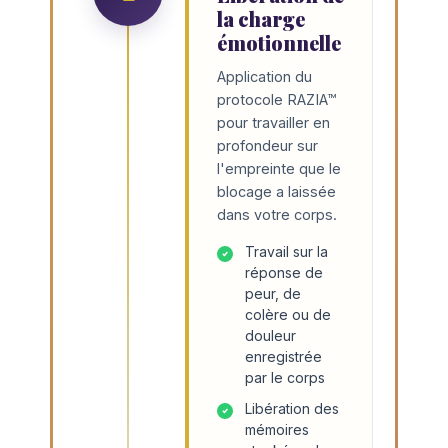
la charge
émotionnelle
Application du
protocole RAZIA™
pour travailler en
profondeur sur
l'empreinte que le
blocage a laissée
dans votre corps.
Travail sur la
réponse de
peur, de
colère ou de
douleur
enregistrée
par le corps
Libération des
mémoires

### WHAT YOU ARE ASKED TO DO
Copy out all the data above exactly, minus the images.

### FINAL ANSWER
la charge
émotionnelle
Application du
protocole RAZIA™
pour travailler en
profondeur sur
l'empreinte que le
blocage a laissée
dans votre corps.
Travail sur la
réponse de
peur, de
colère ou de
douleur
enregistrée
par le corps
Libération des
mémoires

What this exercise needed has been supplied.